In a moment, however, Tip was up again and in hot pursuit of the persecuted feline, but, not wishing to risk another engagement, that redoubtable warrior found refuge somewhere about the school. Not so Tip. He dashed straight ahead, and made his way into the very room in which were all the school-children, together with Professor Rhadamanthus and Teacher Meadows.

Steve was close on the dogs heels; but on seeing this, he turned back and shot off in despair.

“Oh!” he groaned, “this is worse than I meant it to be! Every one’ll think that Tip is stark staring mad! O dear me! What shall I do! what shall I do!”

Tips arrival was most opportune. Thanks to the professor’s vivid imagery, all the scholars were perspiring with racking excitement, and so blood-stained an apparition as Tip could not fail to create a commotion. Tip still retained sufficient strength and agility to burst impetuously into the room, and the sudden appearance of an animated mass of slaver, wounds, and blood, was enough to unhinge the mind of any school boy in the Union.
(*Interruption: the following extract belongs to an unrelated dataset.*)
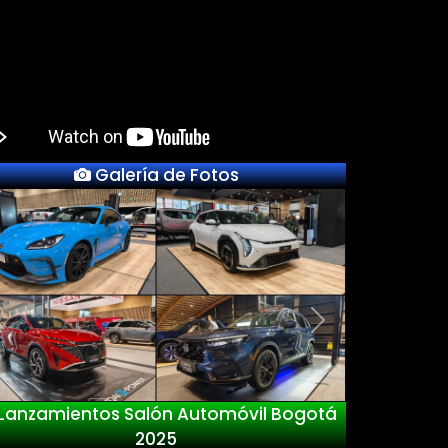
Galería de Fotos
Previous
Next
Lanzamientos Salón Automóvil Bogotá
2025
There were more than one hundred boys in the school; more than forty had a stout jack-knife in their left-hand trowsers pocket; more than thirty had one in their right hand trowsers pocket; some five had both a penknife and a jack-knife about their person; about twenty phlegmatic and chuckle-headed cubs—who took only a languid interest in anything but peppermint candy, circus serpent-charmers, and noisy fireworks—had their jack-knives out, and were trying to while away the time by rounding off the sharp angles of their brand-new lesson-books. As for the others, they had lost their jack-knives on their way to school, and consequently had none. Alas, professor! your golden precept was lost on those youths! Not one, not one, drew his knife to “stab the beast to its heart.”

An awful yell of consternation smote upon the air, as the demoralized and panic-stricken boys and girls struggled to escape. The young ladies were too prudent to faint, but they screamed with a voice as shrill and discordant as their brothers’. It fared worst with the little girls, who were jostled about and shoved aside without ceremony. Not a spark of gallantry animated the bosom of those youths; each one strove to save himself, himself only, and took no thought for the weaker and less active girls. Rough and lubberly boys, in their struggle to escape, brutally trod hats and bonnets, books and slates, foot-stools and benches, and school-mates’ toes, under foot. Such commotion had never been known in that school. Suddenly a boy stepped heavily on the dog, and poor Tip howled so lustily that he was heard above all the tumult. This, of course, added to the panic, and a perfect Babel ensued.

Then, with a roar of horror and agony, a bouncing boy cried out that he was bitten!

What wonder that poor Tip should bite, when he was bedewed with grimy tears of honor, yanked this way and that way, stumbled over, jammed against desks, pelted now and then with a stone ink-bottle, and trampled nearly to death?

At length the apartment was cleared of all save a few. As it has been emphatically stated that most of the six were brimming with noble heroism, perhaps it would be better to say nothing about how they behaved. Let the reader imagine how he would behave under similar circumstances.